La plausible adhésion de Victor Hugo à la ligue n'a pas l'air d'émouvoir autrement ses amis de la gauche républicaine. "Le Rappel'' du 2 mars 1883 cite même l'éloge d'Edmont About, rédacteur du "Drapeau": "Oui, Edmont About a eu raison de le dire, nous avons un penchant à nier nos hommes supérieurs".
A propos de la fête donnée en l'honneur de Hugo, Auguste Vacquerie déclare: "La littérature toute entière sans distinction d'opinion politique disait au monde que si la France a été battue sur des champs de bataille où les Austerlitz ont pour lendemains les Waterloo, elle est toujours victorieuse sur ceux où la victoire dure et que si l'Empire a rendu à l'Allemagne notre épée, il nous reste une arme autrement plus puissante: notre plume.''
Rien de bien choquant donc pour les républicains bon ton qui, à l'image de la droite, prêchent l'unité politique et la thèse selon laquelle l'Empire serait responsable de la défaite. Pour eux comme pour tous l'anniversaire de Hugo s'est déroulé le mieux du monde. Aussi publient-ils un message de félicitations émanant de "l'union universelle pour le progrès de l'art culinaire''
Une question restait toutefois posée: qu'allait-il se passer lorsque la ligue commencerait à s'écarter de l'orthodoxie républicaine?

Consigne 1 => D'après le texte source sur Victor Hugo, quelle arme reste à la France selon Auguste Vacquerie ?
Consigne 2 => Dans le texte source sur Victor Hugo, résumez en deux phrases le paragraphe qui commence par « Rien de bien choquant donc », sans perdre ses faits principaux.
Consigne 3 => Reprenez le texte sur Victor Hugo et la ligue pour le prolonger à partir de sa dernière phrase.

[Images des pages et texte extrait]
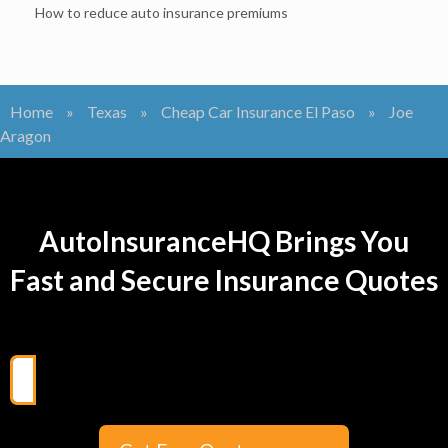
How to reduce auto insurance premiums
Home
»
Texas
»
Cheap Car Insurance El Paso
»
Joe
Aragon
AutoInsuranceHQ Brings You
Fast and Secure Insurance Quotes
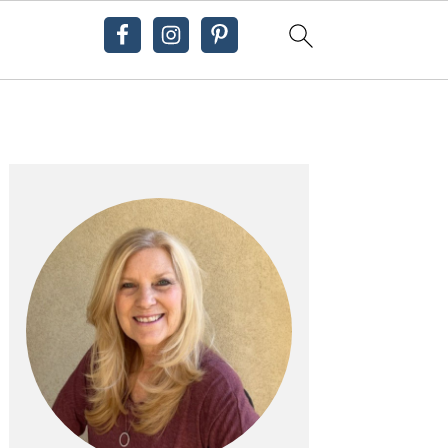
Primary
Sidebar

Réponse 1 => Sa plume.

Réponse 2 => Les républicains « bon ton » ne voient là rien de choquant, car ils prêchent, comme la droite, l'unité politique et tiennent l'Empire pour responsable de la défaite. Jugeant que l'anniversaire de Hugo s'est déroulé au mieux, ils publient un message de félicitations de « l'union universelle pour le progrès de l'art culinaire ».

Réponse 3 =>
En effet, en 1881, Déroulède faisait partie d'une commission dirigée par Paul Bert, ministre de l'instruction publique du "grand gouvernement" chargée d'établir un programme d'instruction militaire dans les écoles. Ce programme est stoppé par Ferry en 1882 au profit de cours d'éducation physique. Déroulède se dresse alors contre Ferry dans son pamphlet De l'éducation militaire (1882), quoique la ligue prêchât toujours l'unité nationale.
En 1882 les reproches de Déroulède ne s'adressaient encore qu'à la politique d'un homme, en 1884 ce sera contre la politique d'un gouvernement et plus précisément contre la colonisation. A partir de 1885 la ligue s'opposera radicalement à la république parlementaire.
Dans ces conditions, il était fort possible qu'à la mort de Victor Hugo,, la ligue ait changé d'opinion à son égard, mais il n'en est rien.
Le samedi 23 mai 1885, un billet paraît dans le Drapeau:
"La France est: inquiète, Paris souffre, Victor Hugo est malade.
Dieu veuille ne pas prendre encore à la Patrie française ce grand homme qui est la gloire de sa nation et la glorification de l'humanité.''
signé: La ligue et le Drapeau.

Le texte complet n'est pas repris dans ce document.